If I start saying, “Oh, well, you’re packing your bags? I’m packing mine,” now we’re up here, and we’re just butting heads. But if I go to the source—“You must be feeling unsafe right now. What’s happening with you?”—the conversation becomes completely different.

Addressing the Right Person

This is why you have to know your partner’s story.

I need to address the 15-year-old who is scared and thinks she’s in trouble. Or the 6-year-old. If I address that Vanessa, the conversation is completely different than if I address the 38-year-old.

So instead of saying, “Hey, we need to talk. I’m kind of upset. That thing you did really pissed me off,” which is how most people go into fights, I say, “Hey, listen. You’re amazing. There’s nothing wrong with you. But here’s something I see that we should work on.”

That’s going to create a very different conversation. Because now people are responding instead of reacting.

What Avoiding Conflict Does to You

When you avoid conflict, you’re not protecting the relationship. You’re protecting yourself from discomfort.

And I get it. Conflict triggers your nervous system to go into fight-or-flight. Your body is telling you: I’m not safe. You’re not safe to me because you’re making me feel like I’m in fight-or-flight mode for too long.

But here’s what happens when you consistently avoid it: You start holding in resentment. Small annoyances become big betrayals because they never got addressed when they were small.

You lose trust because your partner doesn’t actually know you. They know the edited version. The performance.

You stop feeling safe because you’re constantly monitoring yourself: What can I say? What will set them off? What will make them leave?

And eventually, you look at your partner and realize: I don’t even know if they actually like me. They only know the version I’ve been showing them.

How to Fight Without Fighting

The goal isn’t to never have conflict.
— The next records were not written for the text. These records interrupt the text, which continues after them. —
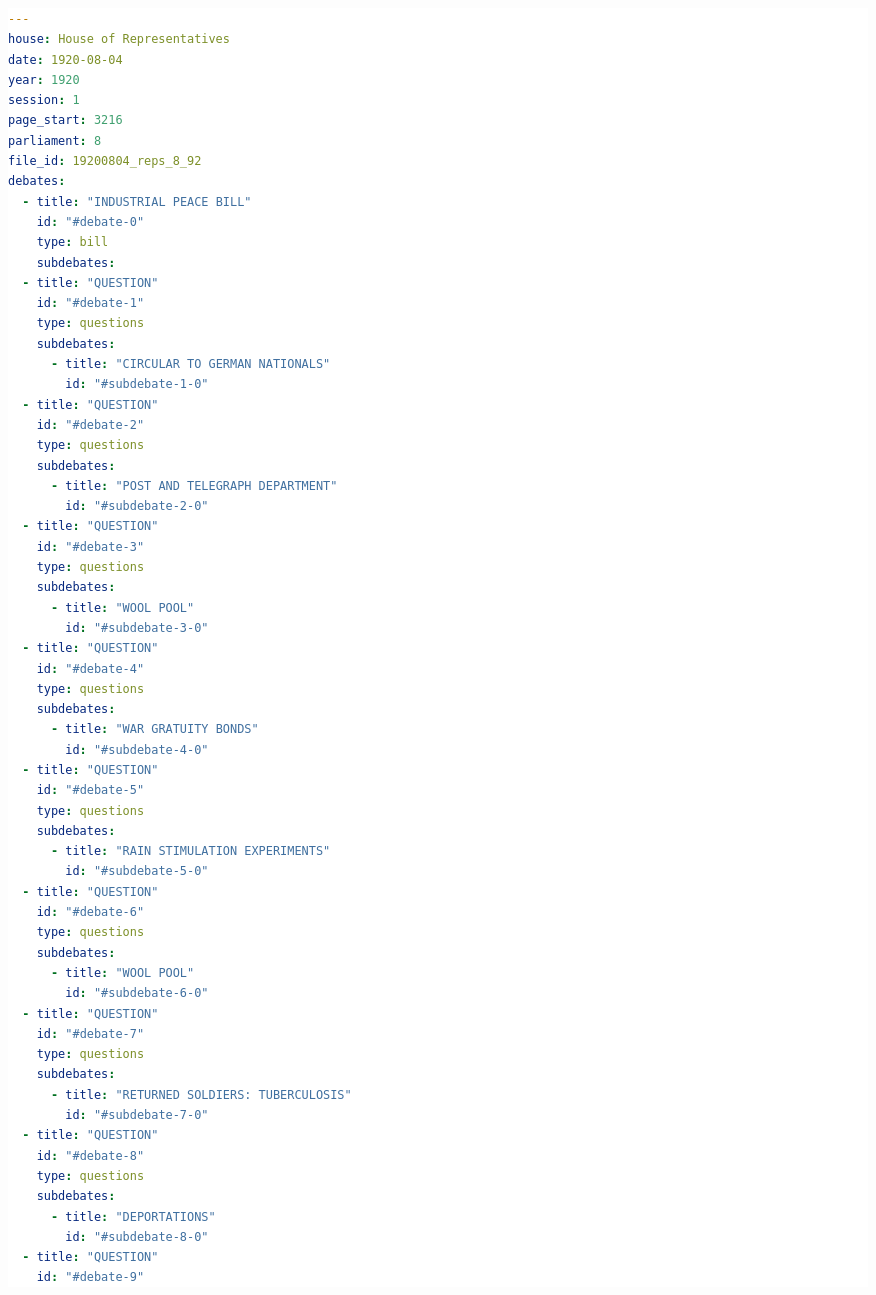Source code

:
 ```yaml
---
house: House of Representatives
date: 1920-08-04
year: 1920
session: 1
page_start: 3216
parliament: 8
file_id: 19200804_reps_8_92
debates:
  - title: "INDUSTRIAL PEACE BILL"
    id: "#debate-0"
    type: bill
    subdebates:
  - title: "QUESTION"
    id: "#debate-1"
    type: questions
    subdebates:
      - title: "CIRCULAR TO GERMAN NATIONALS"
        id: "#subdebate-1-0"
  - title: "QUESTION"
    id: "#debate-2"
    type: questions
    subdebates:
      - title: "POST AND TELEGRAPH DEPARTMENT"
        id: "#subdebate-2-0"
  - title: "QUESTION"
    id: "#debate-3"
    type: questions
    subdebates:
      - title: "WOOL POOL"
        id: "#subdebate-3-0"
  - title: "QUESTION"
    id: "#debate-4"
    type: questions
    subdebates:
      - title: "WAR GRATUITY BONDS"
        id: "#subdebate-4-0"
  - title: "QUESTION"
    id: "#debate-5"
    type: questions
    subdebates:
      - title: "RAIN STIMULATION EXPERIMENTS"
        id: "#subdebate-5-0"
  - title: "QUESTION"
    id: "#debate-6"
    type: questions
    subdebates:
      - title: "WOOL POOL"
        id: "#subdebate-6-0"
  - title: "QUESTION"
    id: "#debate-7"
    type: questions
    subdebates:
      - title: "RETURNED SOLDIERS: TUBERCULOSIS"
        id: "#subdebate-7-0"
  - title: "QUESTION"
    id: "#debate-8"
    type: questions
    subdebates:
      - title: "DEPORTATIONS"
        id: "#subdebate-8-0"
  - title: "QUESTION"
    id: "#debate-9"
```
The goal is to learn how to fight without assassinating each other’s character.

It means staying in the room even when it’s uncomfortable. Not threatening to leave every time things get hard. Not packing your bags or mentally swiping to the next person as a way to soothe yourself.
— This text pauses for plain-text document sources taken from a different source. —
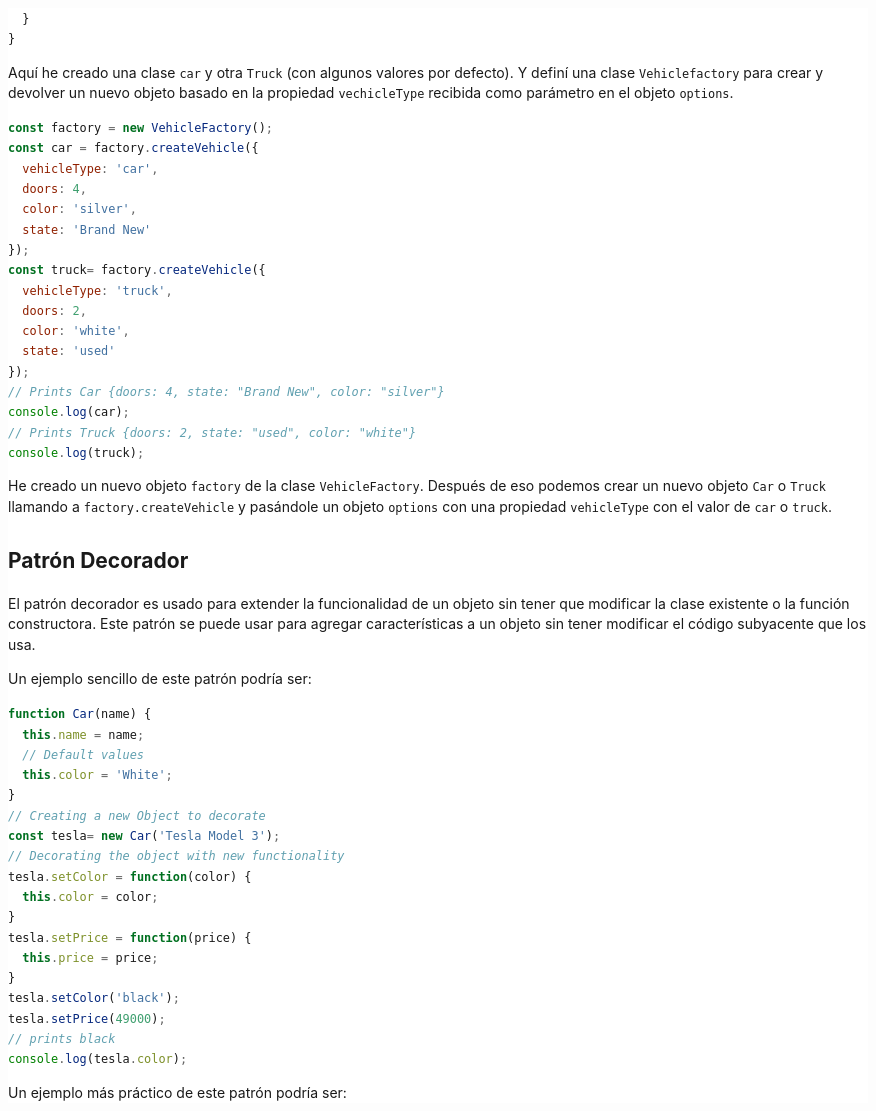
 ```javascript
  }
}
```

Aquí he creado una clase `car` y otra `Truck` (con algunos valores por defecto). Y definí una clase `Vehiclefactory` para crear y devolver un nuevo objeto basado en la propiedad `vechicleType` recibida como parámetro en el objeto `options`.

```javascript
const factory = new VehicleFactory();
const car = factory.createVehicle({
  vehicleType: 'car',
  doors: 4,
  color: 'silver',
  state: 'Brand New'
});
const truck= factory.createVehicle({
  vehicleType: 'truck',
  doors: 2,
  color: 'white',
  state: 'used'
});
// Prints Car {doors: 4, state: "Brand New", color: "silver"}
console.log(car);
// Prints Truck {doors: 2, state: "used", color: "white"}
console.log(truck);
```

He creado un nuevo objeto `factory` de la clase `VehicleFactory`. Después de eso podemos crear un nuevo objeto `Car` o `Truck` llamando a `factory.createVehicle` y pasándole un objeto `options` con una propiedad `vehicleType` con el valor de `car` o `truck`.


## Patrón Decorador
El patrón decorador es usado para extender la funcionalidad de un objeto sin tener que modificar la clase existente o la función constructora. Este patrón se puede usar para agregar características a un objeto sin tener modificar el código subyacente que los usa.

Un ejemplo sencillo de este patrón podría ser:
```javascript
function Car(name) {
  this.name = name;
  // Default values
  this.color = 'White';
}
// Creating a new Object to decorate
const tesla= new Car('Tesla Model 3');
// Decorating the object with new functionality
tesla.setColor = function(color) {
  this.color = color;
}
tesla.setPrice = function(price) {
  this.price = price;
}
tesla.setColor('black');
tesla.setPrice(49000);
// prints black
console.log(tesla.color);
```
Un ejemplo más práctico de este patrón podría ser:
Sometimes you need to take a break. Sometimes your nervous system is so dysregulated that you need to say, “I need 20 minutes,” and come back when you’re not in full fight-or-flight.
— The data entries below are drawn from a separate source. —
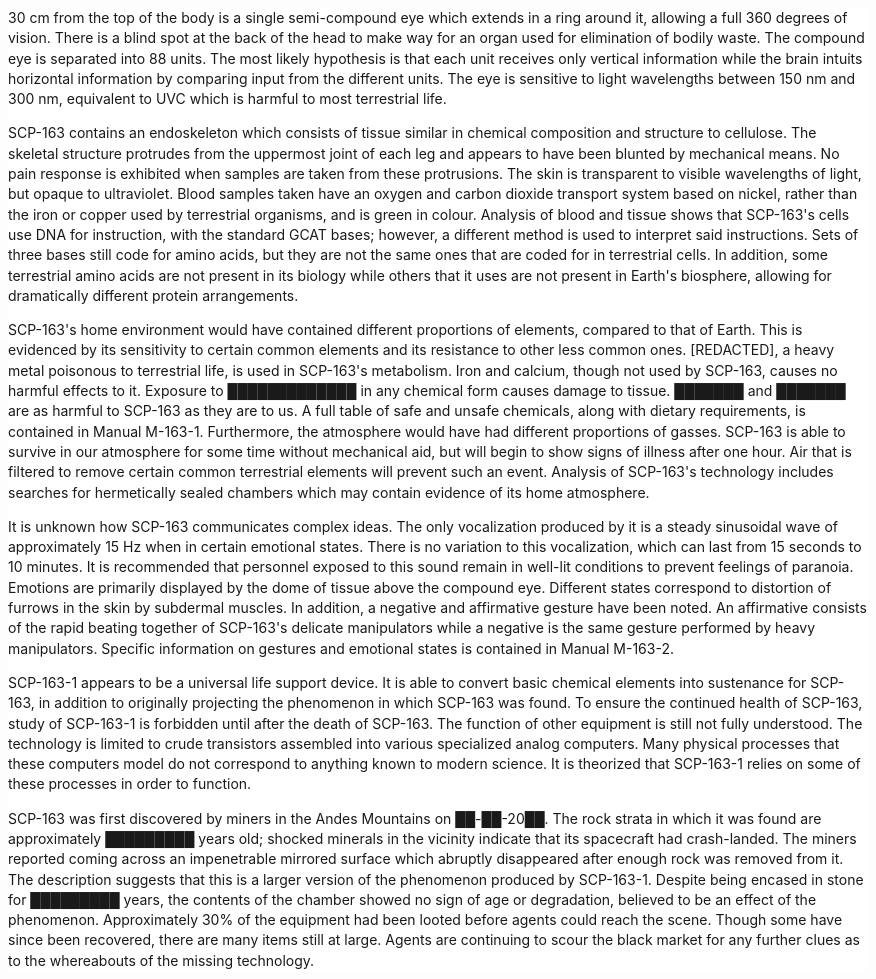 30 cm from the top of the body is a single semi-compound eye which extends in a ring around it, allowing a full 360 degrees of vision. There is a blind spot at the back of the head to make way for an organ used for elimination of bodily waste. The compound eye is separated into 88 units. The most likely hypothesis is that each unit receives only vertical information while the brain intuits horizontal information by comparing input from the different units. The eye is sensitive to light wavelengths between 150 nm and 300 nm, equivalent to UVC which is harmful to most terrestrial life.

SCP-163 contains an endoskeleton which consists of tissue similar in chemical composition and structure to cellulose. The skeletal structure protrudes from the uppermost joint of each leg and appears to have been blunted by mechanical means. No pain response is exhibited when samples are taken from these protrusions. The skin is transparent to visible wavelengths of light, but opaque to ultraviolet. Blood samples taken have an oxygen and carbon dioxide transport system based on nickel, rather than the iron or copper used by terrestrial organisms, and is green in colour. Analysis of blood and tissue shows that SCP-163's cells use DNA for instruction, with the standard GCAT bases; however, a different method is used to interpret said instructions. Sets of three bases still code for amino acids, but they are not the same ones that are coded for in terrestrial cells. In addition, some terrestrial amino acids are not present in its biology while others that it uses are not present in Earth's biosphere, allowing for dramatically different protein arrangements.

SCP-163's home environment would have contained different proportions of elements, compared to that of Earth. This is evidenced by its sensitivity to certain common elements and its resistance to other less common ones. \[REDACTED\], a heavy metal poisonous to terrestrial life, is used in SCP-163's metabolism. Iron and calcium, though not used by SCP-163, causes no harmful effects to it. Exposure to █████████████ in any chemical form causes damage to tissue. ███████ and ███████ are as harmful to SCP-163 as they are to us. A full table of safe and unsafe chemicals, along with dietary requirements, is contained in Manual M-163-1. Furthermore, the atmosphere would have had different proportions of gasses. SCP-163 is able to survive in our atmosphere for some time without mechanical aid, but will begin to show signs of illness after one hour. Air that is filtered to remove certain common terrestrial elements will prevent such an event. Analysis of SCP-163's technology includes searches for hermetically sealed chambers which may contain evidence of its home atmosphere.

It is unknown how SCP-163 communicates complex ideas. The only vocalization produced by it is a steady sinusoidal wave of approximately 15 Hz when in certain emotional states. There is no variation to this vocalization, which can last from 15 seconds to 10 minutes. It is recommended that personnel exposed to this sound remain in well-lit conditions to prevent feelings of paranoia. Emotions are primarily displayed by the dome of tissue above the compound eye. Different states correspond to distortion of furrows in the skin by subdermal muscles. In addition, a negative and affirmative gesture have been noted. An affirmative consists of the rapid beating together of SCP-163's delicate manipulators while a negative is the same gesture performed by heavy manipulators. Specific information on gestures and emotional states is contained in Manual M-163-2.

SCP-163-1 appears to be a universal life support device. It is able to convert basic chemical elements into sustenance for SCP-163, in addition to originally projecting the phenomenon in which SCP-163 was found. To ensure the continued health of SCP-163, study of SCP-163-1 is forbidden until after the death of SCP-163. The function of other equipment is still not fully understood. The technology is limited to crude transistors assembled into various specialized analog computers. Many physical processes that these computers model do not correspond to anything known to modern science. It is theorized that SCP-163-1 relies on some of these processes in order to function.

SCP-163 was first discovered by miners in the Andes Mountains on ██-██-20██. The rock strata in which it was found are approximately █████████ years old; shocked minerals in the vicinity indicate that its spacecraft had crash-landed. The miners reported coming across an impenetrable mirrored surface which abruptly disappeared after enough rock was removed from it. The description suggests that this is a larger version of the phenomenon produced by SCP-163-1. Despite being encased in stone for █████████ years, the contents of the chamber showed no sign of age or degradation, believed to be an effect of the phenomenon. Approximately 30% of the equipment had been looted before agents could reach the scene. Though some have since been recovered, there are many items still at large. Agents are continuing to scour the black market for any further clues as to the whereabouts of the missing technology.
Related: How the Need to Be Right Destroys Relationships

But you come back.

Nathan Dumlao / Unsplash

Source: Nathan Dumlao / Unsplash

Over time, I learned that when Vanessa says, “Let’s talk about this after dinner. I’ll come back,” I’m okay with it now. Because I know she’ll come back. She said that, and then she did come back. So now if we get into a fight, and she gets heated and says that, I trust it.

The Real Question

So if you’re in a relationship where you never fight, ask yourself: Are we actually connected, or are we just avoiding each other?

Are you being honest about what you need, or are you editing yourself to keep things smooth?

Because the relationship where you can say hard things and still feel loved? That’s the one worth staying in.

The one where you have to pretend? That’s the one that will slowly kill you.